In fact, the main way to solve this problem is to maintain the same session, which is equivalent to opening a new browser tab instead of opening a new browser. But I don't want to set cookies every time, what should I do? At this time, there is a new weapon-Session object.

import requests 
s = requests.Session() 
s.get('http://httpbin.org/cookies/set/number/123456789') 
r = s.get('http://httpbin.org/cookies')
print(r.text) 
#{
#  "cookies": {
#    "number": "123456789"  }}

With Session, you can simulate the same session without worrying about cookies. It is usually used to simulate the next operation after a successful login.

SLL certificate verification

In addition, requests also provide the function of certificate verification. When sending an HTTP request, it will check the SSL certificate, we can use the verify parameter to control whether to check this certificate. In fact, if the verify parameter is not added, the default is True, and it will be automatically verified.

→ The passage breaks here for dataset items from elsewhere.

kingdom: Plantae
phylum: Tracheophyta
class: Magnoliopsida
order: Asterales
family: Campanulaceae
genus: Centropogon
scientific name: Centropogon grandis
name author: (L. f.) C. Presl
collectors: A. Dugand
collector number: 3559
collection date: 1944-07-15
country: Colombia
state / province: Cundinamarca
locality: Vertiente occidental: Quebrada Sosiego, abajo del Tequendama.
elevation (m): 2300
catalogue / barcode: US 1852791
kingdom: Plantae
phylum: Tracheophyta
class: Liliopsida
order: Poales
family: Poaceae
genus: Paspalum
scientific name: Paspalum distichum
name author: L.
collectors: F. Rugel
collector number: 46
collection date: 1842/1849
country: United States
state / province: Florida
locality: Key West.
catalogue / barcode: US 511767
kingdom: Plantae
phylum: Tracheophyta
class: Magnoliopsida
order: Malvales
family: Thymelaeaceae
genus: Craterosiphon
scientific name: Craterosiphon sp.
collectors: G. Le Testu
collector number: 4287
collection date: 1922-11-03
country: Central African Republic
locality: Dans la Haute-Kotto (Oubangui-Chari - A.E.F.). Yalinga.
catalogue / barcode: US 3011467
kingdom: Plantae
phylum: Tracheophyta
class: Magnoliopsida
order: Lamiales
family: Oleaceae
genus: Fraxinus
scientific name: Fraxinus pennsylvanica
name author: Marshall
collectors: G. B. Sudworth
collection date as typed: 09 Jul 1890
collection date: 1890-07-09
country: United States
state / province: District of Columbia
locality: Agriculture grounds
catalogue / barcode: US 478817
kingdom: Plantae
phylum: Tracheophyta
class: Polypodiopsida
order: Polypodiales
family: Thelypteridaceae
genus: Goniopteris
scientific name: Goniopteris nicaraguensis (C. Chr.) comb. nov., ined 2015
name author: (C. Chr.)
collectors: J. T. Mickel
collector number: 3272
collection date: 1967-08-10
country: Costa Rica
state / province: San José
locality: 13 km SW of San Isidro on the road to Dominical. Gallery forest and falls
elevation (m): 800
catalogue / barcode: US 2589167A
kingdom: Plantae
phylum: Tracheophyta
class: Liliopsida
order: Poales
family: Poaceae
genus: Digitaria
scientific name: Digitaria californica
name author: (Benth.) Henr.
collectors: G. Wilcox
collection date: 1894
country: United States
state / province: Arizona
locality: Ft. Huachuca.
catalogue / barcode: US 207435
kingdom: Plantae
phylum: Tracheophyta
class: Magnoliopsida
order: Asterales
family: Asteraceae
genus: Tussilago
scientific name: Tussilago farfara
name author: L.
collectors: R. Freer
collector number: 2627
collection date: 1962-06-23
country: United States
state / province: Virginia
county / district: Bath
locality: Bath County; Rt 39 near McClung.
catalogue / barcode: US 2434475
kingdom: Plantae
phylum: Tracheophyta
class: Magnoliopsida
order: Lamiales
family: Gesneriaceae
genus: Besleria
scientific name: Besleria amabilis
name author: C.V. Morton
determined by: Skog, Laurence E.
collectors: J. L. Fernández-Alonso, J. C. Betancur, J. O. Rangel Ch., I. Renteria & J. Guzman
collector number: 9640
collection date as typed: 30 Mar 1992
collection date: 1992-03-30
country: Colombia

For example, the 12306 website is not trusted by the official CA.

import requests 
response = requests.get('https://www.12306.cn', verify=False) 
print(response.status_code)

Proxy settings

In order to prevent the verification code from popping up after multiple visits, or jumping to the login authentication page, we need to set up a proxy to solve this problem, which requires the use of proxies parameters. It can be set in this way:

import requests 
proxies = { 'http':'http:10 .10.1.10:3128',
 'http':'http: //10.10.1.10: 1080', }
requests.get('https://www.taobao.com', proxies=proxies) 
#代理无效，请换用自己的代理

requests also supports SOCKS proxy.

Timeout setting

When the local network condition is not good or the server network response is too slow or even no response, we may wait for a long time before we can receive a response, or even report an error when we finally receive no response. In order to prevent the server from responding in time, a timeout period should be set, that is, if there is no response after this time, an error will be reported. This requires the timeout parameter. The calculation of this time is the time to send the request to the server and return the response. Examples are as follows:

import requests 
r=requests.get('https://www.taobao.com', timeout=1)
print(r.status_code)

If you want to wait forever, you can directly set timeout to None, or leave it blank without setting, because the default is None.

Authentication

requests provides a simple way to write a tuple, it will use the HTTPBasicAuth class for authentication by default.

import requests 
r = requests.get('https://localhost:5000',
auth=(' username',' password'))

requests also provides other authentication methods, such as OAuth authentication.